Items listed in a dataset:
────────────────────
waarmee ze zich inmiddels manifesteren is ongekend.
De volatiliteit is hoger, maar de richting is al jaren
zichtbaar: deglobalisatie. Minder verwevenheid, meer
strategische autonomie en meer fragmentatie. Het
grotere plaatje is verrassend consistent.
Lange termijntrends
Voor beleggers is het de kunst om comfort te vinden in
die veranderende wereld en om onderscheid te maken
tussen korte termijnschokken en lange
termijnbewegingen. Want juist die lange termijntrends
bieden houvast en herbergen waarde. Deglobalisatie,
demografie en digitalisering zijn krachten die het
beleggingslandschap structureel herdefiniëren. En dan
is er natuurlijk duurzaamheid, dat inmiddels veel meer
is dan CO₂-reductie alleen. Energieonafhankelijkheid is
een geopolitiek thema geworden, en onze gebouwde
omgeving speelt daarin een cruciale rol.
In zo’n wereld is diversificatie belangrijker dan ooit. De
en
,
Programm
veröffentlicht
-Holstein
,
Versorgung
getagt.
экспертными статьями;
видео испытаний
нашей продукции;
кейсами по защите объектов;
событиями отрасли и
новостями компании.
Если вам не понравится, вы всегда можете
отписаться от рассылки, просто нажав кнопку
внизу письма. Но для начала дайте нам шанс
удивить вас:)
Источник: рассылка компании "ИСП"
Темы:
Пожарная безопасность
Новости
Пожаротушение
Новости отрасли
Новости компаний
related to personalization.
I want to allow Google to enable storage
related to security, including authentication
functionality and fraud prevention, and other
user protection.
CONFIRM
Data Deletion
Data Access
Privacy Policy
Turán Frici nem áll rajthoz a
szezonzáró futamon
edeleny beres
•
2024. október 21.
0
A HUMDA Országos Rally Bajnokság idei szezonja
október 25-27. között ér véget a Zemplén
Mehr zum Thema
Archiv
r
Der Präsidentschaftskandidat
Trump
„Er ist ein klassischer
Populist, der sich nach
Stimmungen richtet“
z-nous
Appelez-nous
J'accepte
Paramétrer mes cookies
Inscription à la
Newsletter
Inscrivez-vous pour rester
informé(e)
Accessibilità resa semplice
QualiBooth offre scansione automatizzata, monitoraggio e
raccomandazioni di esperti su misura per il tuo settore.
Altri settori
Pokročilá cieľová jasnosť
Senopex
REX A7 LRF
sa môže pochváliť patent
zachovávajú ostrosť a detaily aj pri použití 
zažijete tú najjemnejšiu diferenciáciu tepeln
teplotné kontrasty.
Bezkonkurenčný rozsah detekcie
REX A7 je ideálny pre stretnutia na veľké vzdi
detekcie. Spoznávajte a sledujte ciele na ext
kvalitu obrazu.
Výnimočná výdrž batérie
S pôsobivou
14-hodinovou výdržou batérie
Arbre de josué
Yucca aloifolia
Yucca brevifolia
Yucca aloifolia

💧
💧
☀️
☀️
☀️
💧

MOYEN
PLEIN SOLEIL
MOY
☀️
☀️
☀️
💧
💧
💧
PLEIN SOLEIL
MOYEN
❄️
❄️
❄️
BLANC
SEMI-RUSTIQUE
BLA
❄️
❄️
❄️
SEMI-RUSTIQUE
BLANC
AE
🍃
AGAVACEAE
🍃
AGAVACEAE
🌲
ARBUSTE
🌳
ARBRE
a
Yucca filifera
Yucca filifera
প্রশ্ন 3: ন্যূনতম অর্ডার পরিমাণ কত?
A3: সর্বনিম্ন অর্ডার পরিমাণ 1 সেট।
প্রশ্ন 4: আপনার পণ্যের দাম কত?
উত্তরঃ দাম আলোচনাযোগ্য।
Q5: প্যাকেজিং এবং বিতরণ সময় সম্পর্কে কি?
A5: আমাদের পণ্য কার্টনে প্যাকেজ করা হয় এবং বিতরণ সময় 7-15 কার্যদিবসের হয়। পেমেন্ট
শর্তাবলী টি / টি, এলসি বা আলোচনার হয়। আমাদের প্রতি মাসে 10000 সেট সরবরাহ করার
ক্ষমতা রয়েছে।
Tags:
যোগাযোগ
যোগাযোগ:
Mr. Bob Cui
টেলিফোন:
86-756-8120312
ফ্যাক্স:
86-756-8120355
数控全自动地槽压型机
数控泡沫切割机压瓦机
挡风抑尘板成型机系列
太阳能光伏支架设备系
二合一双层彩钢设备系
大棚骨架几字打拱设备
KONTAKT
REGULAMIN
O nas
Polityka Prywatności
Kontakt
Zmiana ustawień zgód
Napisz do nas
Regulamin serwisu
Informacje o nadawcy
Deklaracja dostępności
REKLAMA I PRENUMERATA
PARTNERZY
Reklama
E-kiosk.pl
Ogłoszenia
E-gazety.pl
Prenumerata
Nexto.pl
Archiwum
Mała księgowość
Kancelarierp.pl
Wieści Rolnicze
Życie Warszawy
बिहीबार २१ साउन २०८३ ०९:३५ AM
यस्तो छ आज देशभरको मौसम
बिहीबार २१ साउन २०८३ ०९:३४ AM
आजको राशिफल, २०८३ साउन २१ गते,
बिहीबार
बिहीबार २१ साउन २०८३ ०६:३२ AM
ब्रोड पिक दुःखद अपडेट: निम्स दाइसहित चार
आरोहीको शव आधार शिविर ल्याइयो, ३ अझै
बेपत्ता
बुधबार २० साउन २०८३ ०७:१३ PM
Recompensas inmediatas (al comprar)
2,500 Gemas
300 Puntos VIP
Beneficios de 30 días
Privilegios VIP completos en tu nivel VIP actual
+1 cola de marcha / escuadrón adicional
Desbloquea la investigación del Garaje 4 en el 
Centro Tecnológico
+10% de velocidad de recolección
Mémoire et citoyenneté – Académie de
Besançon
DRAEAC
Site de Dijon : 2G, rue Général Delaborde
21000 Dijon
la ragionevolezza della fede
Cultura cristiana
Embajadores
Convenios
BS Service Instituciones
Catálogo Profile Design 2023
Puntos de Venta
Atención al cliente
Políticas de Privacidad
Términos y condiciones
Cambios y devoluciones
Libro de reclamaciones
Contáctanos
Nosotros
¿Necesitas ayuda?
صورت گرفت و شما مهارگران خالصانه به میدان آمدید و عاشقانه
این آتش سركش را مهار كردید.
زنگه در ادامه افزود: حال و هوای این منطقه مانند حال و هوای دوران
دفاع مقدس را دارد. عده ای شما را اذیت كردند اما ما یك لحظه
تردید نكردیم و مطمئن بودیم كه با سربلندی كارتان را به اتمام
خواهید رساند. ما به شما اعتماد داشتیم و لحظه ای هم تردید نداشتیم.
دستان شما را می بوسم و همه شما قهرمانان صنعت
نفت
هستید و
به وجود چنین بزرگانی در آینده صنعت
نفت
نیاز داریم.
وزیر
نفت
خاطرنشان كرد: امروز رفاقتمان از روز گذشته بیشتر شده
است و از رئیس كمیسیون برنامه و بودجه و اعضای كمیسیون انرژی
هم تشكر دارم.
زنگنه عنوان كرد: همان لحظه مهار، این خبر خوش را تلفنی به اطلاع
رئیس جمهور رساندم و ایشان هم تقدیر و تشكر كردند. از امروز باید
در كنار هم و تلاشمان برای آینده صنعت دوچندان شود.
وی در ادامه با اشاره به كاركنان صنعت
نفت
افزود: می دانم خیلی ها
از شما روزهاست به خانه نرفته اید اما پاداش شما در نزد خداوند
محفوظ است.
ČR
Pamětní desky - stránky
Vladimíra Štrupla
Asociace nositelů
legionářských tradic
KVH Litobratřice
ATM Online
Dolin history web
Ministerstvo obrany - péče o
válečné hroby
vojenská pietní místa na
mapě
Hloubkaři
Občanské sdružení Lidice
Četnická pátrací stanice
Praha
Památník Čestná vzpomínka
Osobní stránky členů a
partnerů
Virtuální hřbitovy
────────────────────
● **ACTIVITY**
Replace every occurrence of "Privacy Policy" in the listing with "Privacy Notice", leaving all other text unchanged.

● **EXPECTED OUTPUT**
waarmee ze zich inmiddels manifesteren is ongekend.
De volatiliteit is hoger, maar de richting is al jaren
zichtbaar: deglobalisatie. Minder verwevenheid, meer
strategische autonomie en meer fragmentatie. Het
grotere plaatje is verrassend consistent.
Lange termijntrends
Voor beleggers is het de kunst om comfort te vinden in
die veranderende wereld en om onderscheid te maken
tussen korte termijnschokken en lange
termijnbewegingen. Want juist die lange termijntrends
bieden houvast en herbergen waarde. Deglobalisatie,
demografie en digitalisering zijn krachten die het
beleggingslandschap structureel herdefiniëren. En dan
is er natuurlijk duurzaamheid, dat inmiddels veel meer
is dan CO₂-reductie alleen. Energieonafhankelijkheid is
een geopolitiek thema geworden, en onze gebouwde
omgeving speelt daarin een cruciale rol.
In zo’n wereld is diversificatie belangrijker dan ooit. De
en
,
Programm
veröffentlicht
-Holstein
,
Versorgung
getagt.
экспертными статьями;
видео испытаний
нашей продукции;
кейсами по защите объектов;
событиями отрасли и
новостями компании.
Если вам не понравится, вы всегда можете
отписаться от рассылки, просто нажав кнопку
внизу письма. Но для начала дайте нам шанс
удивить вас:)
Источник: рассылка компании "ИСП"
Темы:
Пожарная безопасность
Новости
Пожаротушение
Новости отрасли
Новости компаний
related to personalization.
I want to allow Google to enable storage
related to security, including authentication
functionality and fraud prevention, and other
user protection.
CONFIRM
Data Deletion
Data Access
Privacy Notice
Turán Frici nem áll rajthoz a
szezonzáró futamon
edeleny beres
•
2024. október 21.
0
A HUMDA Országos Rally Bajnokság idei szezonja
október 25-27. között ér véget a Zemplén
Mehr zum Thema
Archiv
r
Der Präsidentschaftskandidat
Trump
„Er ist ein klassischer
Populist, der sich nach
Stimmungen richtet“
z-nous
Appelez-nous
J'accepte
Paramétrer mes cookies
Inscription à la
Newsletter
Inscrivez-vous pour rester
informé(e)
Accessibilità resa semplice
QualiBooth offre scansione automatizzata, monitoraggio e
raccomandazioni di esperti su misura per il tuo settore.
Altri settori
Pokročilá cieľová jasnosť
Senopex
REX A7 LRF
sa môže pochváliť patent
zachovávajú ostrosť a detaily aj pri použití 
zažijete tú najjemnejšiu diferenciáciu tepeln
teplotné kontrasty.
Bezkonkurenčný rozsah detekcie
REX A7 je ideálny pre stretnutia na veľké vzdi
detekcie. Spoznávajte a sledujte ciele na ext
kvalitu obrazu.
Výnimočná výdrž batérie
S pôsobivou
14-hodinovou výdržou batérie
Arbre de josué
Yucca aloifolia
Yucca brevifolia
Yucca aloifolia

💧
💧
☀️
☀️
☀️
💧

MOYEN
PLEIN SOLEIL
MOY
☀️
☀️
☀️
💧
💧
💧
PLEIN SOLEIL
MOYEN
❄️
❄️
❄️
BLANC
SEMI-RUSTIQUE
BLA
❄️
❄️
❄️
SEMI-RUSTIQUE
BLANC
AE
🍃
AGAVACEAE
🍃
AGAVACEAE
🌲
ARBUSTE
🌳
ARBRE
a
Yucca filifera
Yucca filifera
প্রশ্ন 3: ন্যূনতম অর্ডার পরিমাণ কত?
A3: সর্বনিম্ন অর্ডার পরিমাণ 1 সেট।
প্রশ্ন 4: আপনার পণ্যের দাম কত?
উত্তরঃ দাম আলোচনাযোগ্য।
Q5: প্যাকেজিং এবং বিতরণ সময় সম্পর্কে কি?
A5: আমাদের পণ্য কার্টনে প্যাকেজ করা হয় এবং বিতরণ সময় 7-15 কার্যদিবসের হয়। পেমেন্ট
শর্তাবলী টি / টি, এলসি বা আলোচনার হয়। আমাদের প্রতি মাসে 10000 সেট সরবরাহ করার
ক্ষমতা রয়েছে।
Tags:
যোগাযোগ
যোগাযোগ:
Mr. Bob Cui
টেলিফোন:
86-756-8120312
ফ্যাক্স:
86-756-8120355
数控全自动地槽压型机
数控泡沫切割机压瓦机
挡风抑尘板成型机系列
太阳能光伏支架设备系
二合一双层彩钢设备系
大棚骨架几字打拱设备
KONTAKT
REGULAMIN
O nas
Polityka Prywatności
Kontakt
Zmiana ustawień zgód
Napisz do nas
Regulamin serwisu
Informacje o nadawcy
Deklaracja dostępności
REKLAMA I PRENUMERATA
PARTNERZY
Reklama
E-kiosk.pl
Ogłoszenia
E-gazety.pl
Prenumerata
Nexto.pl
Archiwum
Mała księgowość
Kancelarierp.pl
Wieści Rolnicze
Życie Warszawy
बिहीबार २१ साउन २०८३ ०९:३५ AM
यस्तो छ आज देशभरको मौसम
बिहीबार २१ साउन २०८३ ०९:३४ AM
आजको राशिफल, २०८३ साउन २१ गते,
बिहीबार
बिहीबार २१ साउन २०८३ ०६:३२ AM
ब्रोड पिक दुःखद अपडेट: निम्स दाइसहित चार
आरोहीको शव आधार शिविर ल्याइयो, ३ अझै
बेपत्ता
बुधबार २० साउन २०८३ ०७:१३ PM
Recompensas inmediatas (al comprar)
2,500 Gemas
300 Puntos VIP
Beneficios de 30 días
Privilegios VIP completos en tu nivel VIP actual
+1 cola de marcha / escuadrón adicional
Desbloquea la investigación del Garaje 4 en el 
Centro Tecnológico
+10% de velocidad de recolección
Mémoire et citoyenneté – Académie de
Besançon
DRAEAC
Site de Dijon : 2G, rue Général Delaborde
21000 Dijon
la ragionevolezza della fede
Cultura cristiana
Embajadores
Convenios
BS Service Instituciones
Catálogo Profile Design 2023
Puntos de Venta
Atención al cliente
Políticas de Privacidad
Términos y condiciones
Cambios y devoluciones
Libro de reclamaciones
Contáctanos
Nosotros
¿Necesitas ayuda?
صورت گرفت و شما مهارگران خالصانه به میدان آمدید و عاشقانه
این آتش سركش را مهار كردید.
زنگه در ادامه افزود: حال و هوای این منطقه مانند حال و هوای دوران
دفاع مقدس را دارد. عده ای شما را اذیت كردند اما ما یك لحظه
تردید نكردیم و مطمئن بودیم كه با سربلندی كارتان را به اتمام
خواهید رساند. ما به شما اعتماد داشتیم و لحظه ای هم تردید نداشتیم.
دستان شما را می بوسم و همه شما قهرمانان صنعت
نفت
هستید و
به وجود چنین بزرگانی در آینده صنعت
نفت
نیاز داریم.
وزیر
نفت
خاطرنشان كرد: امروز رفاقتمان از روز گذشته بیشتر شده
است و از رئیس كمیسیون برنامه و بودجه و اعضای كمیسیون انرژی
هم تشكر دارم.
زنگنه عنوان كرد: همان لحظه مهار، این خبر خوش را تلفنی به اطلاع
رئیس جمهور رساندم و ایشان هم تقدیر و تشكر كردند. از امروز باید
در كنار هم و تلاشمان برای آینده صنعت دوچندان شود.
وی در ادامه با اشاره به كاركنان صنعت
نفت
افزود: می دانم خیلی ها
از شما روزهاست به خانه نرفته اید اما پاداش شما در نزد خداوند
محفوظ است.
ČR
Pamětní desky - stránky
Vladimíra Štrupla
Asociace nositelů
legionářských tradic
KVH Litobratřice
ATM Online
Dolin history web
Ministerstvo obrany - péče o
válečné hroby
vojenská pietní místa na
mapě
Hloubkaři
Občanské sdružení Lidice
Četnická pátrací stanice
Praha
Památník Čestná vzpomínka
Osobní stránky členů a
partnerů
Virtuální hřbitovy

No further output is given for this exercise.